* INFORMATION GIVEN *

▼

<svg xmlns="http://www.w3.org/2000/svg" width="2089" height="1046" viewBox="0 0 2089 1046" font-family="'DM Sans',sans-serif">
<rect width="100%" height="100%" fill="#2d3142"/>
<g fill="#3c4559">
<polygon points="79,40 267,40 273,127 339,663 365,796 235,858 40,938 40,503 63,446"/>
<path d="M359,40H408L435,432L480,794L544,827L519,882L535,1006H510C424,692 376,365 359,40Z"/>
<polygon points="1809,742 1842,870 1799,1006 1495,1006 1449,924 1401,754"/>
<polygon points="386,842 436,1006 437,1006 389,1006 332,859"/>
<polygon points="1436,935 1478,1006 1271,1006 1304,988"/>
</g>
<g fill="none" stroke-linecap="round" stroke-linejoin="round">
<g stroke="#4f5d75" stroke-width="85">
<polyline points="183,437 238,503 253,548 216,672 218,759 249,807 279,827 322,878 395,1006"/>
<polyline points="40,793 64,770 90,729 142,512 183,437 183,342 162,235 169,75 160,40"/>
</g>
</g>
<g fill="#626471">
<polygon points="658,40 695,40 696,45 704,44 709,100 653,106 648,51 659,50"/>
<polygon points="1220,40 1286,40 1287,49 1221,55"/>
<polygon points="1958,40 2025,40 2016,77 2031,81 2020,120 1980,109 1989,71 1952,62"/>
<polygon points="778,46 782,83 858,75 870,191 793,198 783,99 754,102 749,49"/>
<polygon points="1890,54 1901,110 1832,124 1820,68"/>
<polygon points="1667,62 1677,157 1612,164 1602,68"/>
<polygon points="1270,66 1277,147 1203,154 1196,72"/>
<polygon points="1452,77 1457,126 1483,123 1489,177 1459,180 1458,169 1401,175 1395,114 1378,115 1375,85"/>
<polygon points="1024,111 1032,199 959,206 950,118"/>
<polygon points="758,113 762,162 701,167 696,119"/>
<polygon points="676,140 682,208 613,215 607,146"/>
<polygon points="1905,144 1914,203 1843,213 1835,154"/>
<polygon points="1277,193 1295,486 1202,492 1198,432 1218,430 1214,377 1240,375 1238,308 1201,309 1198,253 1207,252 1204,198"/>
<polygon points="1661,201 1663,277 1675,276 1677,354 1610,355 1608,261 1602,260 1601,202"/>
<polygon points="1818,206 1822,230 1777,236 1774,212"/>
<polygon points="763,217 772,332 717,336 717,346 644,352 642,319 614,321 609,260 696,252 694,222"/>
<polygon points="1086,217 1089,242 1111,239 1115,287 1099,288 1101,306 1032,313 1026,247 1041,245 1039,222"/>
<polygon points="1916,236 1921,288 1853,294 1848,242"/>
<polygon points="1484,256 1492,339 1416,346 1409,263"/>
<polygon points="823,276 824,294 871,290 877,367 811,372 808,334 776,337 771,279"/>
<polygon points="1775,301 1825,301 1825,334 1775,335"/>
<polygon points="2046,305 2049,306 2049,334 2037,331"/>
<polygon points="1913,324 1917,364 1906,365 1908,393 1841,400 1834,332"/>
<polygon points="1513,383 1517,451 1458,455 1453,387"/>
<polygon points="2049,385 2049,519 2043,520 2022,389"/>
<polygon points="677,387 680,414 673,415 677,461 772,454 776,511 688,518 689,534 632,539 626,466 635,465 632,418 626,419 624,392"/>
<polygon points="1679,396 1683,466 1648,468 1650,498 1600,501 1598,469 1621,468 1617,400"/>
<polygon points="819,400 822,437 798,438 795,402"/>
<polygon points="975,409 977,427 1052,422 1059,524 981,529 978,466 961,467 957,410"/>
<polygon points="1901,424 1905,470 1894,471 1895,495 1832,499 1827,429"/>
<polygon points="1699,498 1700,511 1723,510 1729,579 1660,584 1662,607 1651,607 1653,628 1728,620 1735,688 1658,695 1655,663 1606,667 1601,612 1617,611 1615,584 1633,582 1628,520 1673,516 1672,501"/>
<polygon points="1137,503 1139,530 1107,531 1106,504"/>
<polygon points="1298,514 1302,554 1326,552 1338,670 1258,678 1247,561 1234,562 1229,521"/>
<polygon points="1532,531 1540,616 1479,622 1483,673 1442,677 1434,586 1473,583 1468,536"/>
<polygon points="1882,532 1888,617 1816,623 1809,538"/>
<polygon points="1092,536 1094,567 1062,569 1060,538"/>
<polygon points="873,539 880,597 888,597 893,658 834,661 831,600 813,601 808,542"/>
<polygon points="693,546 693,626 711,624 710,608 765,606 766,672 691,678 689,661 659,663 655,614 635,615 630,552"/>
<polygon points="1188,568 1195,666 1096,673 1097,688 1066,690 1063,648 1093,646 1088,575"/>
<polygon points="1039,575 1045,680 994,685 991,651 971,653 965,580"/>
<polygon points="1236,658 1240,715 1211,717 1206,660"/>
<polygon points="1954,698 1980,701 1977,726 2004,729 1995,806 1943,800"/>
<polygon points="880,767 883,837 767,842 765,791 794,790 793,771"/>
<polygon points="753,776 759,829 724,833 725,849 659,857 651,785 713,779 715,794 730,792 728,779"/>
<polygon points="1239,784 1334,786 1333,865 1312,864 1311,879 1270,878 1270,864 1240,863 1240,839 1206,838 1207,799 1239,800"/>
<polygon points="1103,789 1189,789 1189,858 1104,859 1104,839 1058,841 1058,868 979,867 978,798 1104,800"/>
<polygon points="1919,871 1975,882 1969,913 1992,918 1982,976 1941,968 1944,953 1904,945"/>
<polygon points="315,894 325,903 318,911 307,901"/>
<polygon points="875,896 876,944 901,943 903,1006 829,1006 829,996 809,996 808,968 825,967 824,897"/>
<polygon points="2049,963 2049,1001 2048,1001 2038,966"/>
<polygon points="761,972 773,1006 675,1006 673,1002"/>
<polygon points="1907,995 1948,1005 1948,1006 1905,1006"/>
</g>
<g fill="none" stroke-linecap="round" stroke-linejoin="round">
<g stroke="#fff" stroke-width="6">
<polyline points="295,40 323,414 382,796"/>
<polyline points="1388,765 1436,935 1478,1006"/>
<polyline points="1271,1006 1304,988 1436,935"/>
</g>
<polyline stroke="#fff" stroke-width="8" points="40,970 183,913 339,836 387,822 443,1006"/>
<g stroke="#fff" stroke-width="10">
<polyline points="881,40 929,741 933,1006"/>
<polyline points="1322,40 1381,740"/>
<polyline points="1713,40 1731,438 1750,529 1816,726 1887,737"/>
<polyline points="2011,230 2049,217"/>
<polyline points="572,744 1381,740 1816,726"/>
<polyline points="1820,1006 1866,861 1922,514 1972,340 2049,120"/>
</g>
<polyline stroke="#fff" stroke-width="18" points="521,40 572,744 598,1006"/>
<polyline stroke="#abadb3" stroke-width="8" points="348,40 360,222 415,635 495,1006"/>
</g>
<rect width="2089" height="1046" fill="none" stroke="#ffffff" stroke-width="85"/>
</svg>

▲

* ACTIVITY *
An exact transcription of all the material above is the expected answer.

* EXERCISE SOLUTION *
<svg xmlns="http://www.w3.org/2000/svg" width="2089" height="1046" viewBox="0 0 2089 1046" font-family="'DM Sans',sans-serif">
<rect width="100%" height="100%" fill="#2d3142"/>
<g fill="#3c4559">
<polygon points="79,40 267,40 273,127 339,663 365,796 235,858 40,938 40,503 63,446"/>
<path d="M359,40H408L435,432L480,794L544,827L519,882L535,1006H510C424,692 376,365 359,40Z"/>
<polygon points="1809,742 1842,870 1799,1006 1495,1006 1449,924 1401,754"/>
<polygon points="386,842 436,1006 437,1006 389,1006 332,859"/>
<polygon points="1436,935 1478,1006 1271,1006 1304,988"/>
</g>
<g fill="none" stroke-linecap="round" stroke-linejoin="round">
<g stroke="#4f5d75" stroke-width="85">
<polyline points="183,437 238,503 253,548 216,672 218,759 249,807 279,827 322,878 395,1006"/>
<polyline points="40,793 64,770 90,729 142,512 183,437 183,342 162,235 169,75 160,40"/>
</g>
</g>
<g fill="#626471">
<polygon points="658,40 695,40 696,45 704,44 709,100 653,106 648,51 659,50"/>
<polygon points="1220,40 1286,40 1287,49 1221,55"/>
<polygon points="1958,40 2025,40 2016,77 2031,81 2020,120 1980,109 1989,71 1952,62"/>
<polygon points="778,46 782,83 858,75 870,191 793,198 783,99 754,102 749,49"/>
<polygon points="1890,54 1901,110 1832,124 1820,68"/>
<polygon points="1667,62 1677,157 1612,164 1602,68"/>
<polygon points="1270,66 1277,147 1203,154 1196,72"/>
<polygon points="1452,77 1457,126 1483,123 1489,177 1459,180 1458,169 1401,175 1395,114 1378,115 1375,85"/>
<polygon points="1024,111 1032,199 959,206 950,118"/>
<polygon points="758,113 762,162 701,167 696,119"/>
<polygon points="676,140 682,208 613,215 607,146"/>
<polygon points="1905,144 1914,203 1843,213 1835,154"/>
<polygon points="1277,193 1295,486 1202,492 1198,432 1218,430 1214,377 1240,375 1238,308 1201,309 1198,253 1207,252 1204,198"/>
<polygon points="1661,201 1663,277 1675,276 1677,354 1610,355 1608,261 1602,260 1601,202"/>
<polygon points="1818,206 1822,230 1777,236 1774,212"/>
<polygon points="763,217 772,332 717,336 717,346 644,352 642,319 614,321 609,260 696,252 694,222"/>
<polygon points="1086,217 1089,242 1111,239 1115,287 1099,288 1101,306 1032,313 1026,247 1041,245 1039,222"/>
<polygon points="1916,236 1921,288 1853,294 1848,242"/>
<polygon points="1484,256 1492,339 1416,346 1409,263"/>
<polygon points="823,276 824,294 871,290 877,367 811,372 808,334 776,337 771,279"/>
<polygon points="1775,301 1825,301 1825,334 1775,335"/>
<polygon points="2046,305 2049,306 2049,334 2037,331"/>
<polygon points="1913,324 1917,364 1906,365 1908,393 1841,400 1834,332"/>
<polygon points="1513,383 1517,451 1458,455 1453,387"/>
<polygon points="2049,385 2049,519 2043,520 2022,389"/>
<polygon points="677,387 680,414 673,415 677,461 772,454 776,511 688,518 689,534 632,539 626,466 635,465 632,418 626,419 624,392"/>
<polygon points="1679,396 1683,466 1648,468 1650,498 1600,501 1598,469 1621,468 1617,400"/>
<polygon points="819,400 822,437 798,438 795,402"/>
<polygon points="975,409 977,427 1052,422 1059,524 981,529 978,466 961,467 957,410"/>
<polygon points="1901,424 1905,470 1894,471 1895,495 1832,499 1827,429"/>
<polygon points="1699,498 1700,511 1723,510 1729,579 1660,584 1662,607 1651,607 1653,628 1728,620 1735,688 1658,695 1655,663 1606,667 1601,612 1617,611 1615,584 1633,582 1628,520 1673,516 1672,501"/>
<polygon points="1137,503 1139,530 1107,531 1106,504"/>
<polygon points="1298,514 1302,554 1326,552 1338,670 1258,678 1247,561 1234,562 1229,521"/>
<polygon points="1532,531 1540,616 1479,622 1483,673 1442,677 1434,586 1473,583 1468,536"/>
<polygon points="1882,532 1888,617 1816,623 1809,538"/>
<polygon points="1092,536 1094,567 1062,569 1060,538"/>
<polygon points="873,539 880,597 888,597 893,658 834,661 831,600 813,601 808,542"/>
<polygon points="693,546 693,626 711,624 710,608 765,606 766,672 691,678 689,661 659,663 655,614 635,615 630,552"/>
<polygon points="1188,568 1195,666 1096,673 1097,688 1066,690 1063,648 1093,646 1088,575"/>
<polygon points="1039,575 1045,680 994,685 991,651 971,653 965,580"/>
<polygon points="1236,658 1240,715 1211,717 1206,660"/>
<polygon points="1954,698 1980,701 1977,726 2004,729 1995,806 1943,800"/>
<polygon points="880,767 883,837 767,842 765,791 794,790 793,771"/>
<polygon points="753,776 759,829 724,833 725,849 659,857 651,785 713,779 715,794 730,792 728,779"/>
<polygon points="1239,784 1334,786 1333,865 1312,864 1311,879 1270,878 1270,864 1240,863 1240,839 1206,838 1207,799 1239,800"/>
<polygon points="1103,789 1189,789 1189,858 1104,859 1104,839 1058,841 1058,868 979,867 978,798 1104,800"/>
<polygon points="1919,871 1975,882 1969,913 1992,918 1982,976 1941,968 1944,953 1904,945"/>
<polygon points="315,894 325,903 318,911 307,901"/>
<polygon points="875,896 876,944 901,943 903,1006 829,1006 829,996 809,996 808,968 825,967 824,897"/>
<polygon points="2049,963 2049,1001 2048,1001 2038,966"/>
<polygon points="761,972 773,1006 675,1006 673,1002"/>
<polygon points="1907,995 1948,1005 1948,1006 1905,1006"/>
</g>
<g fill="none" stroke-linecap="round" stroke-linejoin="round">
<g stroke="#fff" stroke-width="6">
<polyline points="295,40 323,414 382,796"/>
<polyline points="1388,765 1436,935 1478,1006"/>
<polyline points="1271,1006 1304,988 1436,935"/>
</g>
<polyline stroke="#fff" stroke-width="8" points="40,970 183,913 339,836 387,822 443,1006"/>
<g stroke="#fff" stroke-width="10">
<polyline points="881,40 929,741 933,1006"/>
<polyline points="1322,40 1381,740"/>
<polyline points="1713,40 1731,438 1750,529 1816,726 1887,737"/>
<polyline points="2011,230 2049,217"/>
<polyline points="572,744 1381,740 1816,726"/>
<polyline points="1820,1006 1866,861 1922,514 1972,340 2049,120"/>
</g>
<polyline stroke="#fff" stroke-width="18" points="521,40 572,744 598,1006"/>
<polyline stroke="#abadb3" stroke-width="8" points="348,40 360,222 415,635 495,1006"/>
</g>
<rect width="2089" height="1046" fill="none" stroke="#ffffff" stroke-width="85"/>
</svg>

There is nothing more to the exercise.